Two new security flaws in Microsoft's Office XP suite could be combined to allow attackers to take over a system, according to independent security researcher Georgi Guninski.
Microsoft plays down yet more software oversights
Guninski highlighted the issues to security email lists and posted them on his website on Monday.
The first vulnerability, which affects Outlook XP, would allow an attacker to embed 's 'active' content in an email, he claims. Active content contains both an object and a script. The content would be executed when the email is forwarded or replied to, wrote Guninski, who has previously uncovered a number of vulnerabilities in Microsoft products. The vulnerability could force a user to visit a web page designated by the attacker, Guninski wrote.
The second security hole, which affects the spreadsheet component of Office XP, can be used in conjunction with the first vulnerability to place executable (.exe) files in a user's start-up directory, which could lead to a takeover of the target machine.
Bulgarian-based Guninski included sample code in his advisory to demonstrate how to exploit both vulnerabilities.
Guninski claims to have notified Microsoft of the bugs on 17 March but the lack of response from Microsoft had triggered him to go public with his concerns. In the past Microsoft has criticised Guninski for releasing his vulnerability data too quickly, calling his actions "irresponsible."
Disabling all 'active' content in Internet Explorer (which is used by parts of Outlook) and fully deleting the spreadsheet component of Office XP will obviate the first threat.
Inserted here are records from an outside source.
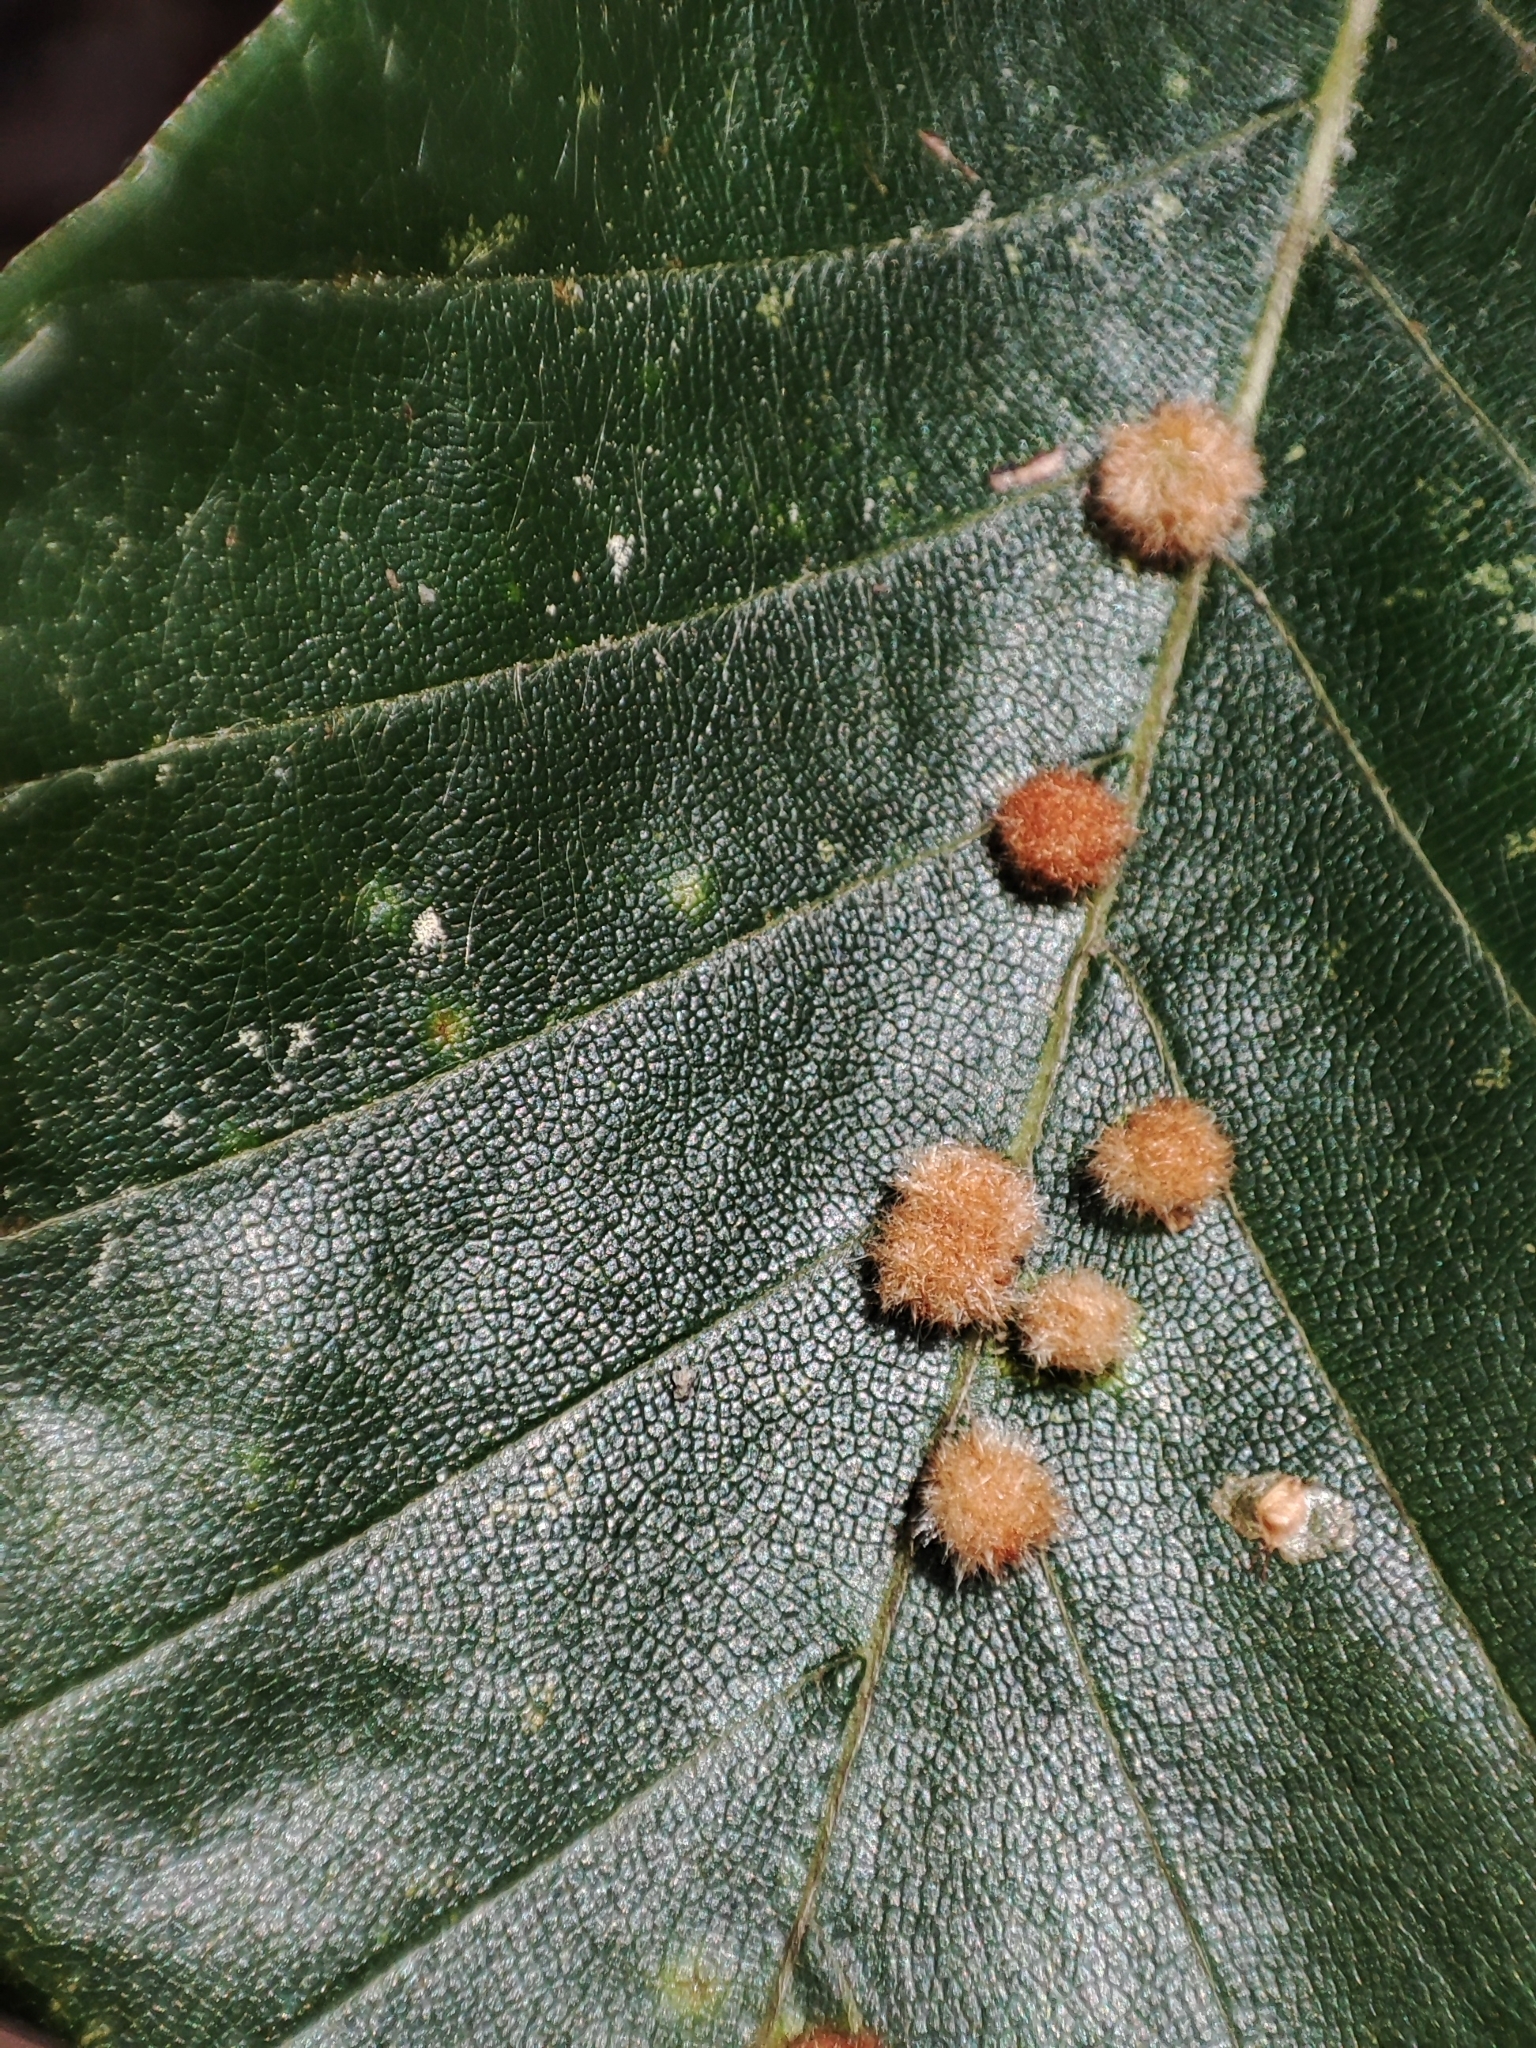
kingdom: Plantae
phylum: Tracheophyta
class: Magnoliopsida
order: Fagales
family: Fagaceae
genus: Fagus
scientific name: Fagus sylvatica
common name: Beech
Microsoft, which says it is investigating the Outlook vulnerability, acknowledged there was a problem and recommended disabling HTML (hypertext markup language) email and not selecting Microsoft Word as the email editor.
Microsoft said it does "not as yet have a workaround for the second issue, but that even in the worst case it could only be used to create files and not to execute them or take any other action on the user's computer."
"We are concerned that this report has gone public before we've had a fair chance to investigate it," Microsoft said in its statement. "Its publication may put our customers at risk or at the very least cause customers needless confusion and apprehension. Responsible security researchers work with the vendor of a suspected vulnerability issue to ensure that countermeasures are developed before the issue is made public and customers are needlessly put at risk."